B. Breach of the Deed of Trust
Plaintiff also alleges that Defendant breached the deed of trust when it failed to provide the notice of transfer and provided improper notices of acceleration. (See doc. 6 at 3-4,13.)
1. Failure to Provide Notice of Transfer
Plaintiff first alleges that Defendant breached the deed of trust when it failed to give her proper written notice regarding the transfer of loan services and transfer of ownership of her note as required by the deed of trust and the RES-PA. (See doc. 6 at 3-4.) She cites to paragraphs 16 and 20 of the deed of trust. (See doc. 11 at 12-13; doc. 6 at 41-42.) Paragraph 16 states that “all rights and obligations contained in this Security Instrument are subject to any requirements and limitations of Applicable Law.” (See doc. 6 at 41.) Paragraph 20 states that in the event of a change, “Borrower will be given written notice of the change”, including a statement of the new names and addresses, the new addresses to which payments should be made and “any other information the RE SPA requires in connection with a notice of transfer of servicing.” (See id. at 42.) Plaintiff has sufficiently alleged this aspect of her claim.

Problem 1> Which lines of the rows contain the string "kern"? Copy each of them out, treating uppercase and lowercase as different.

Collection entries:
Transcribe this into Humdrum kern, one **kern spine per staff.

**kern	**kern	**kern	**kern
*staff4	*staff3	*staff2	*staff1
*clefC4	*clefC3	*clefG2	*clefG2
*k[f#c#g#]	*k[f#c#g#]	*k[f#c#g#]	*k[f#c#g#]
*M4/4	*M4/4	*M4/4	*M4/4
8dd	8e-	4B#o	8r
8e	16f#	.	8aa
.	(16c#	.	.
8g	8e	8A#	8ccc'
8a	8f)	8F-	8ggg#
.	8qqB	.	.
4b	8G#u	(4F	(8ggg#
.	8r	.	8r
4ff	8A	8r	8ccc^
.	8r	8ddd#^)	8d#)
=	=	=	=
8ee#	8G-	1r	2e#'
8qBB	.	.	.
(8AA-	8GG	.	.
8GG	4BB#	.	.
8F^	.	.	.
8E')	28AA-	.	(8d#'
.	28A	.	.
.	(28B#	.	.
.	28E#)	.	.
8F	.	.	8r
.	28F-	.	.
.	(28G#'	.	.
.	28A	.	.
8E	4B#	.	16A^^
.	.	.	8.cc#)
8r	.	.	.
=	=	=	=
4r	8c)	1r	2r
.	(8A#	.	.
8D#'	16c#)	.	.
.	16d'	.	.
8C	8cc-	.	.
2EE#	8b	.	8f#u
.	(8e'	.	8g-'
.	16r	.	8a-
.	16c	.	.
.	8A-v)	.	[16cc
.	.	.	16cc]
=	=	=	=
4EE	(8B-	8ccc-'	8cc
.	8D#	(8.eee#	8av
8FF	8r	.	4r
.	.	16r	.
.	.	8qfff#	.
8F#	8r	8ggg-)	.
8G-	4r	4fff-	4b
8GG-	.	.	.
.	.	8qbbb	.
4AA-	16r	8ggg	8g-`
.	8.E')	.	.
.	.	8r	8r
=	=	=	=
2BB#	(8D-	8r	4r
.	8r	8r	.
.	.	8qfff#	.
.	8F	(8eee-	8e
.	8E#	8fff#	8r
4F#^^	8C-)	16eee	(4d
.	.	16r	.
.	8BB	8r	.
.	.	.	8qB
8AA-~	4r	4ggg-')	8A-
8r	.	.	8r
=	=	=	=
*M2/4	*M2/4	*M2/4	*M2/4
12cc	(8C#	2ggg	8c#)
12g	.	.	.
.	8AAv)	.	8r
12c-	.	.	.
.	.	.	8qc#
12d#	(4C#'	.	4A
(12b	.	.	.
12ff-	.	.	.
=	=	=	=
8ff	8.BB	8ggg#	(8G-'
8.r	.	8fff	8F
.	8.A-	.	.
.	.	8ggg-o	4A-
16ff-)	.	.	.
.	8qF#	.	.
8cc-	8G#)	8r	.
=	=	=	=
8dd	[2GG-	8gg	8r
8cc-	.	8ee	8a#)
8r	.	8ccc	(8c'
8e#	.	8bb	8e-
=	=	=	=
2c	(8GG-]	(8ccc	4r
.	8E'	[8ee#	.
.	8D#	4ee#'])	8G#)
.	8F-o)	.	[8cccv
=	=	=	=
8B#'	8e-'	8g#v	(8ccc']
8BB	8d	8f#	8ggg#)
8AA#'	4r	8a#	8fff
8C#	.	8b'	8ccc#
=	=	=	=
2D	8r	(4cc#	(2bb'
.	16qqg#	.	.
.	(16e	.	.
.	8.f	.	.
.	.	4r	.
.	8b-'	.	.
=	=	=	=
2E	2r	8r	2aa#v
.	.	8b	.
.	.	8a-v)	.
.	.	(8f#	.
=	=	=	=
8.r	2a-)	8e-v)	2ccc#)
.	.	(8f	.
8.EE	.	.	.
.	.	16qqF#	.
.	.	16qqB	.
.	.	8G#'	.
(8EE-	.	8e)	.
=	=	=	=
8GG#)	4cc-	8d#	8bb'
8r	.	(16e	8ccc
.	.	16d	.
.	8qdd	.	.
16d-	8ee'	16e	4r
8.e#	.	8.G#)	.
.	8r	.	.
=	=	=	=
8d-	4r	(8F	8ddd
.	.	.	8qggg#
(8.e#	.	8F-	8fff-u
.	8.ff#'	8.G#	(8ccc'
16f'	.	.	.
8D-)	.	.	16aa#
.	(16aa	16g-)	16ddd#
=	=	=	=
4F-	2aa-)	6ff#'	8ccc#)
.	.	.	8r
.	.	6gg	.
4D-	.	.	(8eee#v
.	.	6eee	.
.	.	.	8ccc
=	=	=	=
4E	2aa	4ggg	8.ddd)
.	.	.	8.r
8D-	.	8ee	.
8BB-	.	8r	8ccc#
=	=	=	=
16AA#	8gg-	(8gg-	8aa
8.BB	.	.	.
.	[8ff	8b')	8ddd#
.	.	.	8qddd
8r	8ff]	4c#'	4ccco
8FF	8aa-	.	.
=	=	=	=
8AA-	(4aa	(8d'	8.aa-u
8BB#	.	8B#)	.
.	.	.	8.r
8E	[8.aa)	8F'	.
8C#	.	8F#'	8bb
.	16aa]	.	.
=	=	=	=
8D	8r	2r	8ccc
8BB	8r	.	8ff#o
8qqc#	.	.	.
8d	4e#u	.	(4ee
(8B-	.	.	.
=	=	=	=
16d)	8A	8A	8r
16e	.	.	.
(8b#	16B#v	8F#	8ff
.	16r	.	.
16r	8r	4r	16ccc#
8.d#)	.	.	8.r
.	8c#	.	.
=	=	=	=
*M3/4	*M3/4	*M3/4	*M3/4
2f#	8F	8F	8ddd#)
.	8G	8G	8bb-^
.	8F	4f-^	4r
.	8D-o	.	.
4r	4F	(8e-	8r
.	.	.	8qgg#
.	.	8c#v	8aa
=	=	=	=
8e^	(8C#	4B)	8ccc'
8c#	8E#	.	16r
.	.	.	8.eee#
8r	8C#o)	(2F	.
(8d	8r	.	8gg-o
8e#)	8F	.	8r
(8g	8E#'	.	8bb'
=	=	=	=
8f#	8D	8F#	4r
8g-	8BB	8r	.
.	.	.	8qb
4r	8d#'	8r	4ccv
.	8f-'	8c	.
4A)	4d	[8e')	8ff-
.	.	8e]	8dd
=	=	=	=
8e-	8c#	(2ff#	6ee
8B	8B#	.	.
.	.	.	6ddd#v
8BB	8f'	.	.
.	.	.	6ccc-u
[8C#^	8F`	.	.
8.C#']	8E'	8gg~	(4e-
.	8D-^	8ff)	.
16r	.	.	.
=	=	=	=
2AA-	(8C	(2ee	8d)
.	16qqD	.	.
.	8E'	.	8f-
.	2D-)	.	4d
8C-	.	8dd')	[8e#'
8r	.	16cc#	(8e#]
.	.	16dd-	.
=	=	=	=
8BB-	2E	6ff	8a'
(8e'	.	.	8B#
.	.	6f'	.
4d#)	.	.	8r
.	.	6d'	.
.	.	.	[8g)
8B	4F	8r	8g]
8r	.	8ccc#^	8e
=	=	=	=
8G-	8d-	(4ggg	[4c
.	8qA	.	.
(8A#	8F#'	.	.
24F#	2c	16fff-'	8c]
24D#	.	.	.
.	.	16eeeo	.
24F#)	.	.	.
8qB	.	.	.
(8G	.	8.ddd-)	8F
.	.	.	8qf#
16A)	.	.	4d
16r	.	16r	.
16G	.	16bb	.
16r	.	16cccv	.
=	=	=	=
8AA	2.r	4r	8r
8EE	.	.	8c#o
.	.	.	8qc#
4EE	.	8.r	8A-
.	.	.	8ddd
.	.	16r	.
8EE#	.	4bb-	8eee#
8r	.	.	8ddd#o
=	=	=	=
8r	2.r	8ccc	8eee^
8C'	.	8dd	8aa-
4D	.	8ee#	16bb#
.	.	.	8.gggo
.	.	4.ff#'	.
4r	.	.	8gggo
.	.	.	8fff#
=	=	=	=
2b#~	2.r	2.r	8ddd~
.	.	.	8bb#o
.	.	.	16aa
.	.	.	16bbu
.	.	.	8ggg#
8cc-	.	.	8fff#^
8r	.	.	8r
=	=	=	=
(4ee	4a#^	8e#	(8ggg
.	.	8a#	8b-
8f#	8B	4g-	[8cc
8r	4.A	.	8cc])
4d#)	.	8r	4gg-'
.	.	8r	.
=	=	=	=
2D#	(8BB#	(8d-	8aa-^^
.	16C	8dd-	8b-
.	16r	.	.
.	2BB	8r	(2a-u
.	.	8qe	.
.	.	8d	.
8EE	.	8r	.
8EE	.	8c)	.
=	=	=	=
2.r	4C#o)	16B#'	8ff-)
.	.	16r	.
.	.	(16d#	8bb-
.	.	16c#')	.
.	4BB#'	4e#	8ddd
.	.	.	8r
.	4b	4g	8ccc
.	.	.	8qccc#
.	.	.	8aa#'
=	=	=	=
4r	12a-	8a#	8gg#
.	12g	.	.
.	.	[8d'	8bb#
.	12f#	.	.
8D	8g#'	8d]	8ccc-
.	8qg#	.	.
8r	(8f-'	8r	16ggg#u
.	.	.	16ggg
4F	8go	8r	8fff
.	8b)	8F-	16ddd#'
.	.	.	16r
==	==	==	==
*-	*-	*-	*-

Problem 2> Could you carry the passage on breach of the deed of trust forward from its last sentence?

Result 1>
Transcribe this into Humdrum kern, one **kern spine per staff.
**kern	**kern	**kern	**kern

Result 2>
2. Improper Acceleration Notice
Plaintiff also alleges that Defendant breached paragraph 22 of the deed of trust when it failed to properly prоvide her with notice of her right to reinstate after acceleration and her right to bring a court action to assert the non-existence of a default or any other defense to acceleration and sale. (See doc. 6 at 13, 43.) These facts are sufficient to plead a claim for the breach of the deed of trust. Defendant does not dispute the sufficiency of the pleadings, however, arguing instead that
C. Breach of the 2008 Modification
Plaintiff alleges that Defendant breached the terms of the 2008 modification by charging more each month than was promised at a fixed rate. (doc. 6 at 13.) Defendant again argues that there are no allegations of its involvement with the 2008 modification agreement, (doc. 7-1 at 8.) As before, the issue of whether or not Defendant was involved with the 2008 modification agreement is an issue of disputed fact that should be allowed to proceed through discovery, especially since there are allegations that Plaintiff was dealing with BOA and BAC with respect to the loan later on in time, and that the note was transferred without providing Plaintiff the required notices of transfer.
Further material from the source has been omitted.